*** Source data ***

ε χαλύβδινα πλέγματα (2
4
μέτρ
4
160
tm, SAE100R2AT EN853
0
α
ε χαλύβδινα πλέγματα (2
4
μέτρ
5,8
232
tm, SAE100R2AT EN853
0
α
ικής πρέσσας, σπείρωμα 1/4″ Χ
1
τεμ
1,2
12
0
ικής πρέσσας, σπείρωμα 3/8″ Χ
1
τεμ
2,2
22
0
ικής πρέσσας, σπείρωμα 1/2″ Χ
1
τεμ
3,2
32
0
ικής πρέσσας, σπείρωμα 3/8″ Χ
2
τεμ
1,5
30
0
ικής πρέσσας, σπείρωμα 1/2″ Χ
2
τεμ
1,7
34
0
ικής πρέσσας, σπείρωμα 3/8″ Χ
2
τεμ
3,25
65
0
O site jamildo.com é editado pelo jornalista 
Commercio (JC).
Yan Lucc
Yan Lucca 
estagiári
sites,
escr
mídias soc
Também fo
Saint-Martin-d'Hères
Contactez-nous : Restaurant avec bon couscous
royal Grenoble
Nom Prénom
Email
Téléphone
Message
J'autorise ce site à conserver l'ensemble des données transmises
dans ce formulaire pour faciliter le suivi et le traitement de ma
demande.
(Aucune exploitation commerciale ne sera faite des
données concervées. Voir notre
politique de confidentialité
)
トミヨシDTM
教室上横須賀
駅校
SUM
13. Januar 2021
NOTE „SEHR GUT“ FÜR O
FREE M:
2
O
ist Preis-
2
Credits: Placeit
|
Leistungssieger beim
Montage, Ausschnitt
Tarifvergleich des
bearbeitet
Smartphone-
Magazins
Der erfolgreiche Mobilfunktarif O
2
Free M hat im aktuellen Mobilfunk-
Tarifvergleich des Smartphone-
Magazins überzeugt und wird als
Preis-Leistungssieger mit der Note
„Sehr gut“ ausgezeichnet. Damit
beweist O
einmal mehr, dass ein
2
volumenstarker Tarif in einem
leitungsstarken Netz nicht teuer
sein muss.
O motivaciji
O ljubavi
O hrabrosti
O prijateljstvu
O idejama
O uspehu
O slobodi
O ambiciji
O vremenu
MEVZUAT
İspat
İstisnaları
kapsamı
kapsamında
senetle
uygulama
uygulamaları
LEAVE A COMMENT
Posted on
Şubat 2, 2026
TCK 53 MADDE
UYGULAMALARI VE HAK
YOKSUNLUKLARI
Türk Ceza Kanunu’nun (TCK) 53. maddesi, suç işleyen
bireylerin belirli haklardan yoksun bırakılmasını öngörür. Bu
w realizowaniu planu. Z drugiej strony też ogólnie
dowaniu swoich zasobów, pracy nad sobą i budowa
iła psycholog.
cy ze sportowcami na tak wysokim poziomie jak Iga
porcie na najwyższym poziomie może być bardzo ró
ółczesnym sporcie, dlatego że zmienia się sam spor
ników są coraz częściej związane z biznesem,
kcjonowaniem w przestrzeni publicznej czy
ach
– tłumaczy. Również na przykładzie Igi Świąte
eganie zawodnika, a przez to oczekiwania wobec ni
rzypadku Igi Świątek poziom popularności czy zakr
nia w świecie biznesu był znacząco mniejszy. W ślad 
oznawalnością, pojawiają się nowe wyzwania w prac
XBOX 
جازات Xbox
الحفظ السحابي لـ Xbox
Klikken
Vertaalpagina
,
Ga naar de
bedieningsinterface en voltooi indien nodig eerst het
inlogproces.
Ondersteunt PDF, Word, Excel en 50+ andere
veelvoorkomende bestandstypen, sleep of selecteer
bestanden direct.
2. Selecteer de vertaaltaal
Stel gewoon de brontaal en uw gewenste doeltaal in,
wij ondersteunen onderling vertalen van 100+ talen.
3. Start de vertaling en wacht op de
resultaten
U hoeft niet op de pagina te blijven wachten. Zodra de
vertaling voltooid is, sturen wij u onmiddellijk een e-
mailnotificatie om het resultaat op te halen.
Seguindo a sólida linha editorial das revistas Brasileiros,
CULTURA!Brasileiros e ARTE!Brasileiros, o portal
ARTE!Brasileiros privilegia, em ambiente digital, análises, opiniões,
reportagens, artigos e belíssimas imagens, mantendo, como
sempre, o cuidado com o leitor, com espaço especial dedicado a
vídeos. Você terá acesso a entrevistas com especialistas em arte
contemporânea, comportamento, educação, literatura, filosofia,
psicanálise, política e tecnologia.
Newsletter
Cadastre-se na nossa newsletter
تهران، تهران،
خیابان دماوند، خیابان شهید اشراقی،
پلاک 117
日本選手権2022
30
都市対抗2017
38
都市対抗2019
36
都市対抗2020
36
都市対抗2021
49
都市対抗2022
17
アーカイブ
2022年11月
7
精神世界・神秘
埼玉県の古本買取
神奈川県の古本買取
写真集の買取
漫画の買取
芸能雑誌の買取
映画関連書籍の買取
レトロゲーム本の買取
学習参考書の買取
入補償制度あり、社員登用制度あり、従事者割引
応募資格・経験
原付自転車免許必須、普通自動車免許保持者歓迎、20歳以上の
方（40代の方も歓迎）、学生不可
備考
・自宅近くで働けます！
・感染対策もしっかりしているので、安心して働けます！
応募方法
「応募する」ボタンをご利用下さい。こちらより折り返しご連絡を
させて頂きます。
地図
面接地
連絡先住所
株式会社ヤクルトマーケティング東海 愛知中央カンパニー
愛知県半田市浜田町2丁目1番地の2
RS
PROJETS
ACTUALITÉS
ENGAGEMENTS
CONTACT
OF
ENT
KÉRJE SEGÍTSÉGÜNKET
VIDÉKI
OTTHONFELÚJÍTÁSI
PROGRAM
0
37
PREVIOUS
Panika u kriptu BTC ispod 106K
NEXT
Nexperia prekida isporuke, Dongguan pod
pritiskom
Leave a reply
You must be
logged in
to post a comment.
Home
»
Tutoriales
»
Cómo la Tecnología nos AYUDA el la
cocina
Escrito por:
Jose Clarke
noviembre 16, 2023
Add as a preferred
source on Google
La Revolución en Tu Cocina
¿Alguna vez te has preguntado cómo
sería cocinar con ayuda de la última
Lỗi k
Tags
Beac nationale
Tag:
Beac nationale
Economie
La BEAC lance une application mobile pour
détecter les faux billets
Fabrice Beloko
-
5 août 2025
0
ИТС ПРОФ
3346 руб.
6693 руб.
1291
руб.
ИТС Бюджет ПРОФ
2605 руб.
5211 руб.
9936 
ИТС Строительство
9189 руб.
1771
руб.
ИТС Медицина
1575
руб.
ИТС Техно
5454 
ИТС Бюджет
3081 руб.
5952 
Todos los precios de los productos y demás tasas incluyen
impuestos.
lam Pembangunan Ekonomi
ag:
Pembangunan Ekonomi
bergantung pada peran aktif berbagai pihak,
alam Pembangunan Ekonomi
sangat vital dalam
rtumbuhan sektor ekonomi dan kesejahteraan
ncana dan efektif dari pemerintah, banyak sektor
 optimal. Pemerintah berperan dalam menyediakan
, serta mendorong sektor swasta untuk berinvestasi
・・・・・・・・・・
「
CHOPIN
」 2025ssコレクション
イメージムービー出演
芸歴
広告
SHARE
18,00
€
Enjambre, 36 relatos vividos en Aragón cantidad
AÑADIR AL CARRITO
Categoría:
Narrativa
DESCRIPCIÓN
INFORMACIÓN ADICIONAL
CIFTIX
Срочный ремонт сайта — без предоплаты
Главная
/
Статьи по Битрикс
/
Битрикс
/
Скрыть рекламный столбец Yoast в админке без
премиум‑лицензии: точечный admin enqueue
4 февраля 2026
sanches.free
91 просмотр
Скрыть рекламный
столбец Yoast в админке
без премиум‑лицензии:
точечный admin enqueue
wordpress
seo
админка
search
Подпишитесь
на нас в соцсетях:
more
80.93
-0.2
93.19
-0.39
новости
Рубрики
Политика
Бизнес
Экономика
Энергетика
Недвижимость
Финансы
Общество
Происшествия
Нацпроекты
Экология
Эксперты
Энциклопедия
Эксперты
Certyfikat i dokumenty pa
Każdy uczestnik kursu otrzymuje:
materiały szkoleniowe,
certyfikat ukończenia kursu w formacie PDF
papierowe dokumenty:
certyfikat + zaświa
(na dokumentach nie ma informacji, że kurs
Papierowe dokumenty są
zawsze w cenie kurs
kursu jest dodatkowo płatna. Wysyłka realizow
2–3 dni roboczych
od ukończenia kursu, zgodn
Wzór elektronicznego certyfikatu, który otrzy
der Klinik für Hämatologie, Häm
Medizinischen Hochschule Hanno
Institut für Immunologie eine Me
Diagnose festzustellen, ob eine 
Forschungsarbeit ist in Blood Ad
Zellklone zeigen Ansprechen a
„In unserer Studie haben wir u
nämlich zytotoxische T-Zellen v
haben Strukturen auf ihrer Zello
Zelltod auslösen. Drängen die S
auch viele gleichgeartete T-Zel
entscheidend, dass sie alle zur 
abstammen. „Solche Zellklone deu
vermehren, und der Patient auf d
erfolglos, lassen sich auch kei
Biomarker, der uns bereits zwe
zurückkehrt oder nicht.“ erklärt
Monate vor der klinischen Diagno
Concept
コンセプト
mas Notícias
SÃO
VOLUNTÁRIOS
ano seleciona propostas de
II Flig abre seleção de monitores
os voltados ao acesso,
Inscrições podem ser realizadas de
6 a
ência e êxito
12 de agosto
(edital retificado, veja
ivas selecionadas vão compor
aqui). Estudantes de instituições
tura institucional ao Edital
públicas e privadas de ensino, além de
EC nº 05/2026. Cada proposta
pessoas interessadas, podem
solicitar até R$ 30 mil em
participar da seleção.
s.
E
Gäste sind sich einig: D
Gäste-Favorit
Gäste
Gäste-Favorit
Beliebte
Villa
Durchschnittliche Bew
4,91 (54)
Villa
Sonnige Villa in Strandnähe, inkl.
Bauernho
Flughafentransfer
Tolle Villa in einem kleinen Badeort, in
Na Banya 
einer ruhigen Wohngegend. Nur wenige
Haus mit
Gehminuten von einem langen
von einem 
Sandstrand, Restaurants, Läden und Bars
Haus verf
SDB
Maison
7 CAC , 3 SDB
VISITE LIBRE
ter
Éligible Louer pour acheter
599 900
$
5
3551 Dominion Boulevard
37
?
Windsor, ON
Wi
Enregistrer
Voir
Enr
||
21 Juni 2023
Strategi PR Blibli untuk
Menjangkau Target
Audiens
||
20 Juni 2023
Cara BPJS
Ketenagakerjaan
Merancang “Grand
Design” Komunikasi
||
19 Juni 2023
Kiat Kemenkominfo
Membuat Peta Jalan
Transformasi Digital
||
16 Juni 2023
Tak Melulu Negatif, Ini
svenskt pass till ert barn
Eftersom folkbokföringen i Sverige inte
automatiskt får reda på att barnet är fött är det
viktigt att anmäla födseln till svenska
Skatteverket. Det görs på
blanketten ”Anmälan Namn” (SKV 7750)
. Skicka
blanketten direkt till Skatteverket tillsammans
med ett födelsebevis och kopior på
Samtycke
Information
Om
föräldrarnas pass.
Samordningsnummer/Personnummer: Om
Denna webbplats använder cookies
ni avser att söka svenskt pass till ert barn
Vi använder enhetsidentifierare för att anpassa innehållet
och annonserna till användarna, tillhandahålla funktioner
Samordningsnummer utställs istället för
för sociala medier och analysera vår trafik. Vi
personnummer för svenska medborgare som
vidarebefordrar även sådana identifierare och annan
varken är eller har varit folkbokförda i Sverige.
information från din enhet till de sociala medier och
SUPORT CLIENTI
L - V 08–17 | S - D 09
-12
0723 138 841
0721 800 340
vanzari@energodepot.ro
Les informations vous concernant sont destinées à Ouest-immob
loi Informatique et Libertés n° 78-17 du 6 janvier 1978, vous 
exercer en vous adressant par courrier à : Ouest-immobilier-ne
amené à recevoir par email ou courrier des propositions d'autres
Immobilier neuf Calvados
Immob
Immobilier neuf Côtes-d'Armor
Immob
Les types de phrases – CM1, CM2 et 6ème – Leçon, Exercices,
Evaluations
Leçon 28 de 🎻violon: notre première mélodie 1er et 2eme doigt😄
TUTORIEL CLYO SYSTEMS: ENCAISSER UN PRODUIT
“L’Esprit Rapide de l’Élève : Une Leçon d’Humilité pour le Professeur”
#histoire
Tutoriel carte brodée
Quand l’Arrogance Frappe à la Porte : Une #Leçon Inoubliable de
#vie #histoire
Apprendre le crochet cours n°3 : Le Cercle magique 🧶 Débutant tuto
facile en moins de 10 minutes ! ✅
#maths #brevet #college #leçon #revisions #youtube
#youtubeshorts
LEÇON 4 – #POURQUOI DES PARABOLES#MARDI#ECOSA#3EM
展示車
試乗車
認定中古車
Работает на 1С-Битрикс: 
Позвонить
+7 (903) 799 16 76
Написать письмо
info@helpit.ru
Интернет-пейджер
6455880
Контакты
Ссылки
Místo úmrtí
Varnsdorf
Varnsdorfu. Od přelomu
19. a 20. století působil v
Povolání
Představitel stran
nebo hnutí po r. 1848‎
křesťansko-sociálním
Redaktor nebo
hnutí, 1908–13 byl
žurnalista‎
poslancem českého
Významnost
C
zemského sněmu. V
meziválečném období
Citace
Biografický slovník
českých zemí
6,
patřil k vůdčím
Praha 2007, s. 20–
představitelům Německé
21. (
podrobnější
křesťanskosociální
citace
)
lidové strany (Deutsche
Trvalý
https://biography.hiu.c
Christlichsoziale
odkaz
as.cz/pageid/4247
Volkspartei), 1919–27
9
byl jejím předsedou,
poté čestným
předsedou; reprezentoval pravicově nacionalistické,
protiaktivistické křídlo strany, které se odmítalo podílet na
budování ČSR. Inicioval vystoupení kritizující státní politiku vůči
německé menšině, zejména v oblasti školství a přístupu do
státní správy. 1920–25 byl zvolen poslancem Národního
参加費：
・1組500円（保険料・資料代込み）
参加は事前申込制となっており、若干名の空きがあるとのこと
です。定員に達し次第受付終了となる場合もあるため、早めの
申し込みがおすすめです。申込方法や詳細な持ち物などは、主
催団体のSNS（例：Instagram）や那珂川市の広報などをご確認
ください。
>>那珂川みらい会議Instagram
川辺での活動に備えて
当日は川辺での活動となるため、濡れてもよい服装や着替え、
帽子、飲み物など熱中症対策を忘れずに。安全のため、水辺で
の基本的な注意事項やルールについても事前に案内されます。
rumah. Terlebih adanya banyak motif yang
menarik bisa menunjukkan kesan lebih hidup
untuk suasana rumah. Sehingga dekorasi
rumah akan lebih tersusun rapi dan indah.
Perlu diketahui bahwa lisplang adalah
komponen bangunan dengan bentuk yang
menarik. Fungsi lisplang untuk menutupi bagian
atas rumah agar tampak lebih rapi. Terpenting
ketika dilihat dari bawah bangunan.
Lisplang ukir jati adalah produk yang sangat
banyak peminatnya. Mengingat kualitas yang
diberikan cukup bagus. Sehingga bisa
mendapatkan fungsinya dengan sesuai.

*** End of Source data ***

### Prompt
Could you retype exactly the lines above, starting at the line that contains "Tak Melulu Negatif, Ini" and ending at the line that contains "och annonserna till", and nothing more?

### Task output
Tak Melulu Negatif, Ini
svenskt pass till ert barn
Eftersom folkbokföringen i Sverige inte
automatiskt får reda på att barnet är fött är det
viktigt att anmäla födseln till svenska
Skatteverket. Det görs på
blanketten ”Anmälan Namn” (SKV 7750)
. Skicka
blanketten direkt till Skatteverket tillsammans
med ett födelsebevis och kopior på
Samtycke
Information
Om
föräldrarnas pass.
Samordningsnummer/Personnummer: Om
Denna webbplats använder cookies
ni avser att söka svenskt pass till ert barn
Vi använder enhetsidentifierare för att anpassa innehållet
och annonserna till användarna, tillhandahålla funktioner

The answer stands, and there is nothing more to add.